* _DIRECTIVE_
Can you format every row below as a JSON list of strings, with one string per line and blank lines omitted?

____________

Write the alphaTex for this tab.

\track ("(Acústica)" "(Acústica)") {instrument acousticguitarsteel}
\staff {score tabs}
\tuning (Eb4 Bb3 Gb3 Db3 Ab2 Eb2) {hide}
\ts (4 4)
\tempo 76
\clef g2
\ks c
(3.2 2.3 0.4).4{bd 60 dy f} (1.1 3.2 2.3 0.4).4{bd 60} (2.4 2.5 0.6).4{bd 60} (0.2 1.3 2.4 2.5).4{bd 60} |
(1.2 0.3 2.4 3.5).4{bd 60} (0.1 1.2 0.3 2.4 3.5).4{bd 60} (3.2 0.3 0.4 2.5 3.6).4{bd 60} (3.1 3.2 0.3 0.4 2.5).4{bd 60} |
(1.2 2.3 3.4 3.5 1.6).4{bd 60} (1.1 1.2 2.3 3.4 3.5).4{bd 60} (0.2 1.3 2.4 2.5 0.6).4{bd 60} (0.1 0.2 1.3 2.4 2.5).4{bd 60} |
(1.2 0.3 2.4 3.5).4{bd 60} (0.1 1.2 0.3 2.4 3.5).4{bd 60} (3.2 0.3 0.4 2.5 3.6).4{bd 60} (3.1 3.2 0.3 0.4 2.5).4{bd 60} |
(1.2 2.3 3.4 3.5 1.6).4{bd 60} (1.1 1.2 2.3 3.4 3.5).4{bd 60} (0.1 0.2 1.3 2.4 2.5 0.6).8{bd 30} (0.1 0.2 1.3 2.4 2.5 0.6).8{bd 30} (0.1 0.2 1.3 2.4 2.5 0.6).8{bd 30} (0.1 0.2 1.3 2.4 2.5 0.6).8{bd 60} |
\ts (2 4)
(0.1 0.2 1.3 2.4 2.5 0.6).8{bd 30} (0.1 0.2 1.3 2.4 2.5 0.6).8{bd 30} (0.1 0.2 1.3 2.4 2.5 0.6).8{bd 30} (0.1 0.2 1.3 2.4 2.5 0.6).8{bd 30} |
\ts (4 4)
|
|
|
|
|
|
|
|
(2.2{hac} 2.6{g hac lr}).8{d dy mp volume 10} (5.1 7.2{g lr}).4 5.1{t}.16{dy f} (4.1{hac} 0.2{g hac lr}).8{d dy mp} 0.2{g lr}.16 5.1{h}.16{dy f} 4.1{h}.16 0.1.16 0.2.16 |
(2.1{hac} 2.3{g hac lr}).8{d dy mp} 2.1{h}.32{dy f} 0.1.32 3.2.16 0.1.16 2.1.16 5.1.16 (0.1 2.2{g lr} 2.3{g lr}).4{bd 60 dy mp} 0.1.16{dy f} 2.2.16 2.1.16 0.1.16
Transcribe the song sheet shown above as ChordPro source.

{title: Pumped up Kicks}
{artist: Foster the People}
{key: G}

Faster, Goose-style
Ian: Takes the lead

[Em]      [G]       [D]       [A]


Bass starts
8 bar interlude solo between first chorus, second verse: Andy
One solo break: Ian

____________

* _RESULT OF THE TASK_
[
  "Write the alphaTex for this tab.",
  "\\track (\"(Acústica)\" \"(Acústica)\") {instrument acousticguitarsteel}",
  "\\staff {score tabs}",
  "\\tuning (Eb4 Bb3 Gb3 Db3 Ab2 Eb2) {hide}",
  "\\ts (4 4)",
  "\\tempo 76",
  "\\clef g2",
  "\\ks c",
  "(3.2 2.3 0.4).4{bd 60 dy f} (1.1 3.2 2.3 0.4).4{bd 60} (2.4 2.5 0.6).4{bd 60} (0.2 1.3 2.4 2.5).4{bd 60} |",
  "(1.2 0.3 2.4 3.5).4{bd 60} (0.1 1.2 0.3 2.4 3.5).4{bd 60} (3.2 0.3 0.4 2.5 3.6).4{bd 60} (3.1 3.2 0.3 0.4 2.5).4{bd 60} |",
  "(1.2 2.3 3.4 3.5 1.6).4{bd 60} (1.1 1.2 2.3 3.4 3.5).4{bd 60} (0.2 1.3 2.4 2.5 0.6).4{bd 60} (0.1 0.2 1.3 2.4 2.5).4{bd 60} |",
  "(1.2 0.3 2.4 3.5).4{bd 60} (0.1 1.2 0.3 2.4 3.5).4{bd 60} (3.2 0.3 0.4 2.5 3.6).4{bd 60} (3.1 3.2 0.3 0.4 2.5).4{bd 60} |",
  "(1.2 2.3 3.4 3.5 1.6).4{bd 60} (1.1 1.2 2.3 3.4 3.5).4{bd 60} (0.1 0.2 1.3 2.4 2.5 0.6).8{bd 30} (0.1 0.2 1.3 2.4 2.5 0.6).8{bd 30} (0.1 0.2 1.3 2.4 2.5 0.6).8{bd 30} (0.1 0.2 1.3 2.4 2.5 0.6).8{bd 60} |",
  "\\ts (2 4)",
  "(0.1 0.2 1.3 2.4 2.5 0.6).8{bd 30} (0.1 0.2 1.3 2.4 2.5 0.6).8{bd 30} (0.1 0.2 1.3 2.4 2.5 0.6).8{bd 30} (0.1 0.2 1.3 2.4 2.5 0.6).8{bd 30} |",
  "\\ts (4 4)",
  "|",
  "|",
  "|",
  "|",
  "|",
  "|",
  "|",
  "|",
  "(2.2{hac} 2.6{g hac lr}).8{d dy mp volume 10} (5.1 7.2{g lr}).4 5.1{t}.16{dy f} (4.1{hac} 0.2{g hac lr}).8{d dy mp} 0.2{g lr}.16 5.1{h}.16{dy f} 4.1{h}.16 0.1.16 0.2.16 |",
  "(2.1{hac} 2.3{g hac lr}).8{d dy mp} 2.1{h}.32{dy f} 0.1.32 3.2.16 0.1.16 2.1.16 5.1.16 (0.1 2.2{g lr} 2.3{g lr}).4{bd 60 dy mp} 0.1.16{dy f} 2.2.16 2.1.16 0.1.16",
  "Transcribe the song sheet shown above as ChordPro source.",
  "{title: Pumped up Kicks}",
  "{artist: Foster the People}",
  "{key: G}",
  "Faster, Goose-style",
  "Ian: Takes the lead",
  "[Em]      [G]       [D]       [A]",
  "Bass starts",
  "8 bar interlude solo between first chorus, second verse: Andy",
  "One solo break: Ian"
]